Details
- Date: November 20, 2006
- Location: Huntsville, Alabama
- Country: United States
- Line: School bus
- Operator: Laidlaw Transit
- Owner: Laidlaw Transit
- Incident type: Fall from bridge

Statistics
- Bus: School Bus
- Vehicles: Toyota Celica
- Passengers: 41(1 in Celica)
- Deaths: 4
- Injured: 33

= 2006 Huntsville bus crash =

School bus crash in Huntsville, Alabama, United States

The Huntsville bus crash involved a school bus carrying 40 students from Lee High School and a car, both heading to the Huntsville Center for Technology, which occurred on November 20, 2006, on an elevated portion of Interstate 565 in Huntsville, Alabama.

== Incident ==
On November 20, 2006, around 10 a.m., an International school bus carrying 40 students from Lee High School to the Huntsville Center for Technology was traveling in the left lane on the elevated two-lane I-565. A 1990 Toyota Celica driven by another Lee High student merged from the left lane to the right and accelerated to pass the bus, but his vehicle began to fishtail and became impossible to control. A student on the bus stated that he saw the car attempted to overtake the bus and lose control, but closed his eyes and grabbed his seat after the collision.

Police said that the bus went over the side of the road after a car driven by another Lee High student tried to swerve around the bus, causing the bus driver to swerve going over the edge of the elevated roadway. The driver was ejected from the bus before it went over the side of the bridge, as he was not wearing a seat belt. The bus hit the 32-inch-high cement bridge rail and rode the top of the rail for 117 feet before it plunged over the side. The NTSB report for the crash stated that the bus had nose-dived into the ground before coming to a stop.

In later interviews students said that many grabbed for other students to help them brace and keep them from falling forward to varying degrees of success. A student recounted that some students were able to evacuate the bus on their own via the emergency door in the back and ceiling of the vehicle. Some students also reportedly tried to enter back into the bus to help students pinned between the seats.

Four students were killed and 33 were injured after the bus plunged almost 40 ft. Of the four, all were female students who ranged in age from 16 to 19 years old.

== Investigation ==
The initial investigation indicated that the secondary car that had attempted to overtake the bus had veered into the bus's lane, causing it to scrape along the concrete barrier. The teenage driver of the second car claimed that a part of the vehicle had malfunctioned and caused the car to drift into the other lane. Investigators raised potential theories that the car might have had a malfunction in the steering system. A criminal investigation into the crash was closed without charges after toxicology reports for both the bus and car drivers were found to be negative for controlled substances or alcohol.

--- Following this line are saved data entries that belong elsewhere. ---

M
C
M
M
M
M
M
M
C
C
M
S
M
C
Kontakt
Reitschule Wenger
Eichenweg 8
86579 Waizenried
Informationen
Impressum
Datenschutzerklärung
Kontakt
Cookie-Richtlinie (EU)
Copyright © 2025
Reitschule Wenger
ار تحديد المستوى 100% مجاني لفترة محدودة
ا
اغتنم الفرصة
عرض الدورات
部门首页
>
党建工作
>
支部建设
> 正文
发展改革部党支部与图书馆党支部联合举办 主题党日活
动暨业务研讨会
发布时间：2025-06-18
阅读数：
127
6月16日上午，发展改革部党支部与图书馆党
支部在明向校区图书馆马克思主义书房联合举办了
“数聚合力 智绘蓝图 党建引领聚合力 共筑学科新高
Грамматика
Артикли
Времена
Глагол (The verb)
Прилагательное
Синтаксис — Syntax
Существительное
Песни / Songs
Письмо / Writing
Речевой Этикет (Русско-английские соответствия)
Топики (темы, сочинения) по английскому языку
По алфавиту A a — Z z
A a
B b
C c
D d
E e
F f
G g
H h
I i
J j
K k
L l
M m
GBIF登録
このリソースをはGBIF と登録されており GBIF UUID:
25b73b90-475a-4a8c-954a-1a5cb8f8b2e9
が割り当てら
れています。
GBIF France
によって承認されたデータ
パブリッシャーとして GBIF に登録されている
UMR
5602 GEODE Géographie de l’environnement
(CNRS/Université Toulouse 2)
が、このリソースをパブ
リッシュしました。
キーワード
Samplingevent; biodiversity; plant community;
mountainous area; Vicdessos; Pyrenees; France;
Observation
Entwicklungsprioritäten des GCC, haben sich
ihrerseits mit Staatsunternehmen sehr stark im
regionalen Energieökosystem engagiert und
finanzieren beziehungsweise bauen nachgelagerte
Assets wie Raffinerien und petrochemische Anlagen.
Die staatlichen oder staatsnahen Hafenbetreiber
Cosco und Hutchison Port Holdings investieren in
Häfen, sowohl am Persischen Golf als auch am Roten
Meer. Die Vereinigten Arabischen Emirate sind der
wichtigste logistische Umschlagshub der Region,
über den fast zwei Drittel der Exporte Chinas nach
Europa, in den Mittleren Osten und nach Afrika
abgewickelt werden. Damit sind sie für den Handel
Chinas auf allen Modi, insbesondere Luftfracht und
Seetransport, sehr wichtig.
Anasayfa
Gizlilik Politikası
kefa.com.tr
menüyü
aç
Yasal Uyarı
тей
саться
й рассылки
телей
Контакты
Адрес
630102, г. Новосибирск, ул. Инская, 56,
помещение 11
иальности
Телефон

An investigation into the crash was opened by the NTSB and later closed after three years of study. The investigation concluded that the driver had lost control of the vehicle during a "passing manevour" around a curve, during the same time that the driver of a Toyota Celica attempted to overtake the bus prior to an upcoming exit.

== Legal fallout ==
The families of the four teenagers killed in the crash filed lawsuits shortly after the incident. The suits named Laidlaw Transit, Anthony Scott, the school bus driver and the driver of the Toyota Celica as defendants, and each suit was settled in 2008. Additional lawsuits were filed by families of about two dozen students who were injured and settled after the first four suits.

== Aftermath ==
The crash was extensively covered by CNN and USA Today. A photograph of James "Rusty" Edward Moore Jr. sitting next to his girlfriend who was covered by a blanket went viral, as many thought Moore Jr was sitting next to a dead body. The girlfriend, however, was just resting and cold.

The crash reignited debate over the installation of seat belts in buses, and whether Alabama should follow the lead of states such as Florida in legislating compulsory lap belts. Following the crash Alabama Governor Bob Riley ordered a report be made into the issue. A study group consisting of education and transport officials interviewed 17 expert witnesses, and in early 2007 released recommendations that a pilot program be run with lap and shoulder belts being installed in a limited number of new buses from 2008.

A similar crash occurred on November 21, 2016, in Chattanooga, Tennessee, where a school bus driver lost control of a bus causing it to roll over on its side and crash into a tree, killing six students and injuring 23.